Oxygen is artificially produced via oxygen concentrators or generators at gas plants around the country. It is then transported by road to medical establishments.

Medical oxygen is supplied through several modes. In well established set-ups, liquid oxygen is filled into large tanks built into the ground, then supplied via a network of pipelines which reach an output point on a wall near a patient’s bed. Patients can be directly connected to the oxygen supply as and when required. Piped oxygen networks are more automated, reducing the chances of human error in tracking and controlling the levels of oxygen.

But many medical establishments in India, especially those in smaller cities and towns, depend on cylinders. Some use jumbo cylinders, which are bought in bulk and stored in an oxygen-bank, technically known as a “manifold” from where a network of pipes goes to an output by the patient’s bed. Other hospitals depend on smaller cylinders which are placed by the patient’s bedside. These are moved as needed and also used when a patient is being transported.

Steps taken by the government

India detected its first COVID-19 patient on January 30, 2020, but many key government circulars and press statements on oxygen were published only in April 2020.

It was on April 4, 2020, that the government announced that it had created guidelines for the management of oxygen as the COVID-19 pandemic had led to “particular challenges of not only ensuring the adequate supply of oxygen but also protocols related with handling the major source of supplies”. The circular cautioned hospitals to ensure that they requisition and pay for oxygen in time so that there is no disruption. A committee for this was also set up on April 4.

The home ministry wrote to states about the “critical need to maintain adequate supply of medical oxygen in the country” on April 6, 2020. The supply-chain of medical oxygen was exempted from the lockdown and states were asked to ensure that hospitals are able to procure oxygen, the letter said.

Finally, by April 18, 2020, the Indian government put out a tender, inviting expressions of interest and bids for the procurement of medical oxygen cylinders.

Using industrial oxygen capacity for medical oxygen

According to the AIIGMA, only about 15%-20% of oxygen made in India is for the medical sector, and the rest is for industrial purposes such as for the production of steel. “India has enough capacity to make medical oxygen, since this is actually a small proportion of the oxygen made in the country.
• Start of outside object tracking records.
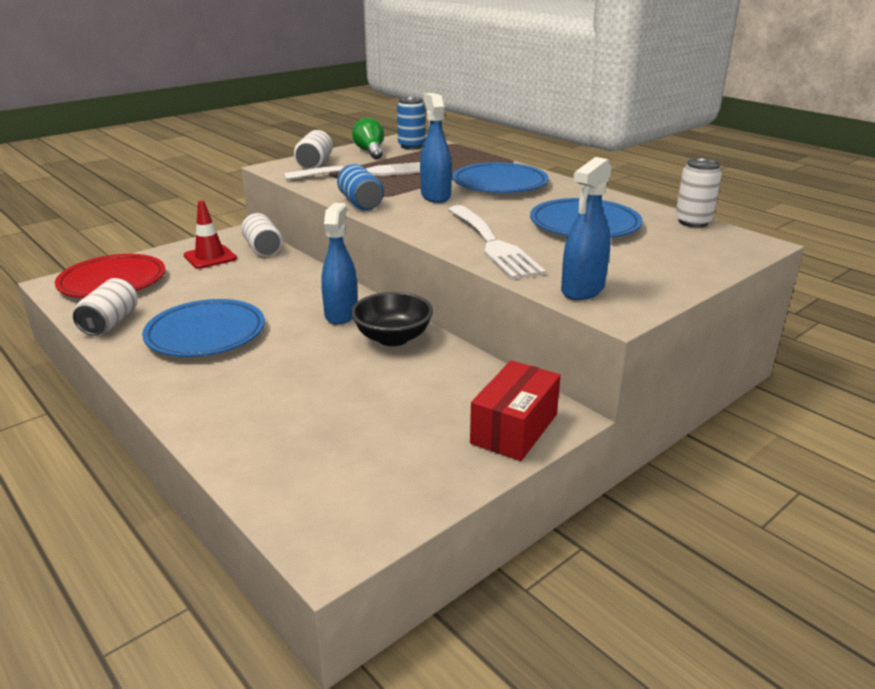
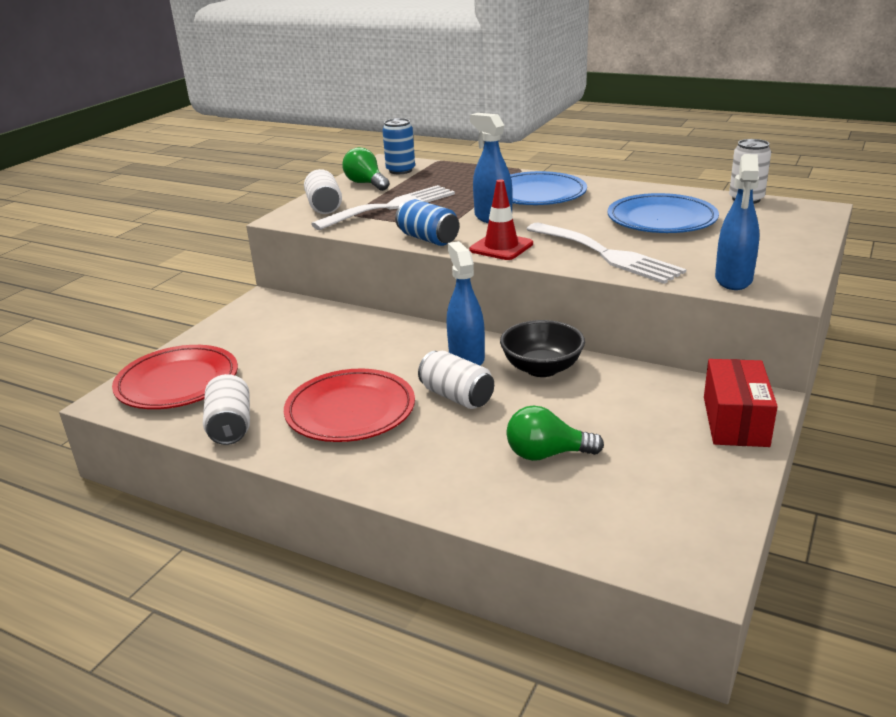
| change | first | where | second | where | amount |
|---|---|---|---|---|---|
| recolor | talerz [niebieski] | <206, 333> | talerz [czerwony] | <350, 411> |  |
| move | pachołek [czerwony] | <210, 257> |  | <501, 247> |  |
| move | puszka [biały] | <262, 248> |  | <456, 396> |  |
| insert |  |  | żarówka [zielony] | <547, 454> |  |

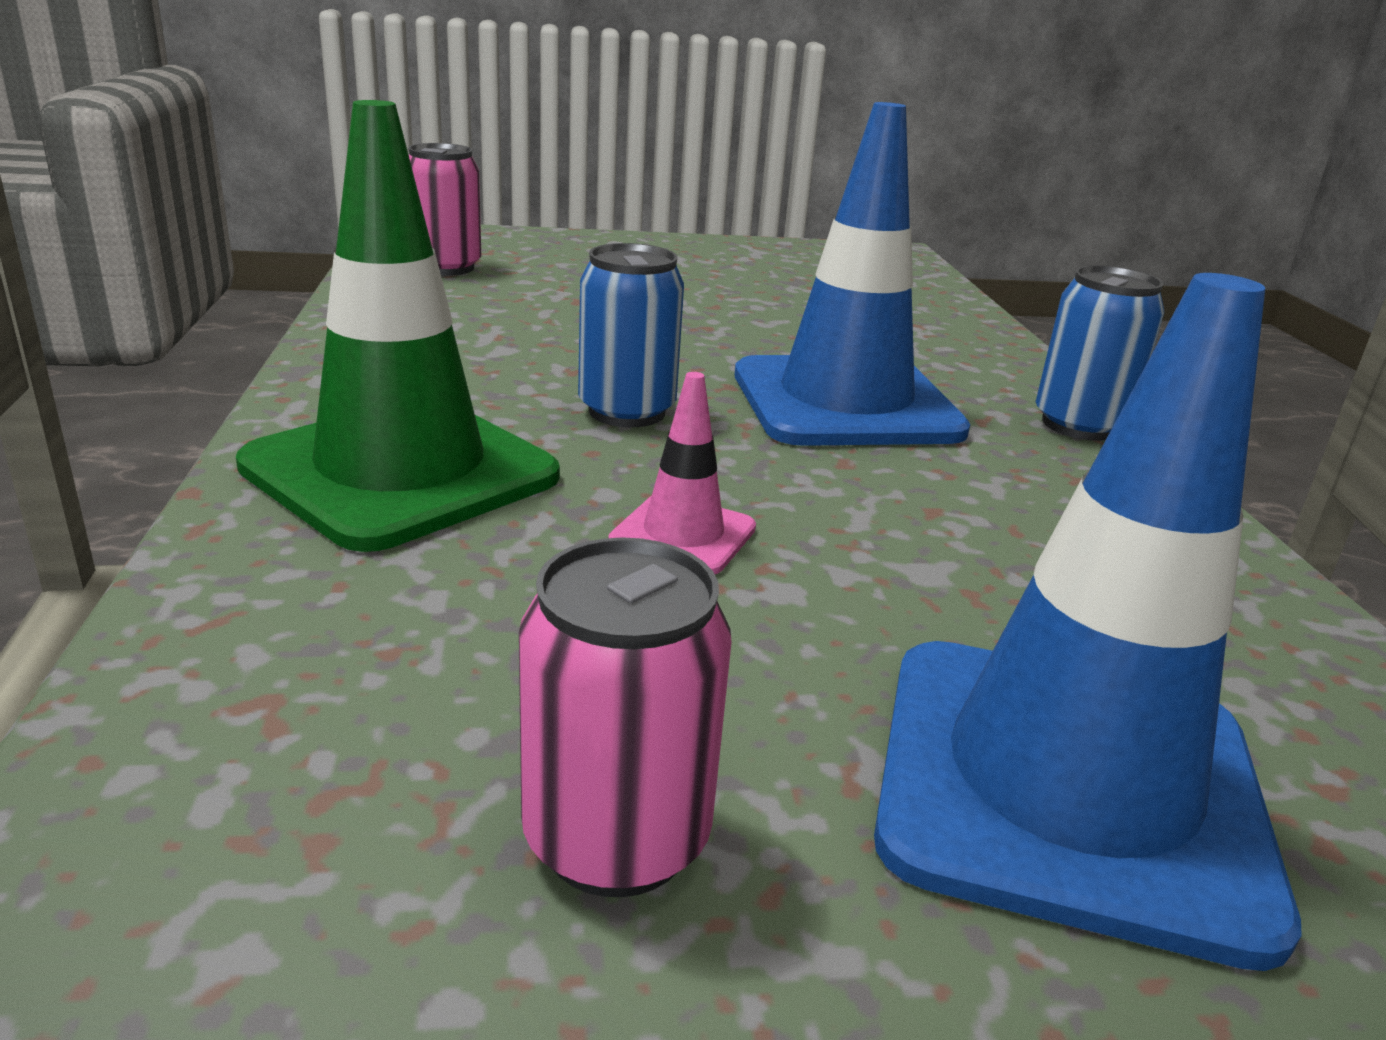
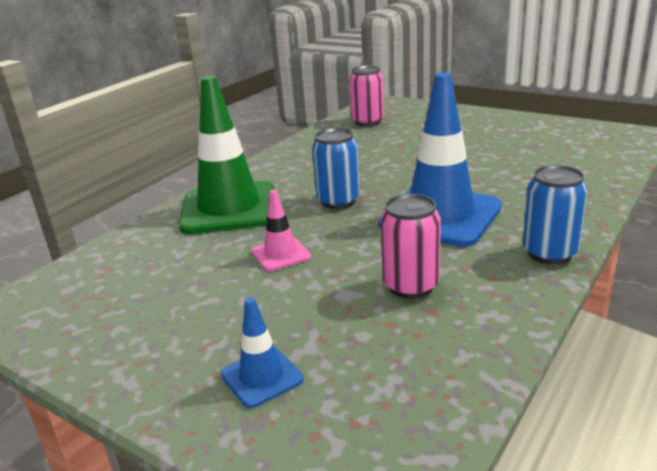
| change | first | where | second | where | amount |
|---|---|---|---|---|---|
| move | puszka [różowy] | <616, 839> |  | <411, 286> |  |
| resize | pachołek [niebieski] | <1068, 787> |  | <262, 377> | x0.46 |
So our capacity to make industrial oxygen can be diverted for medical purposes,” said Tiku.

The AIIGMA has been working on this issue with the government and on April 7, 2020, India’s drug controller issued a circular permitting this.

But unlike with personal protective equipment, for which several new players such as regular garment manufacturers were able to quickly adapt and begin production, the oxygen sector will not be able to immediately adapt to a surge in demand. “This [oxygen] industry is capital intensive, highly technical and it takes time to set up a new plant. Hence we should be prepared in advance,” said Tiku.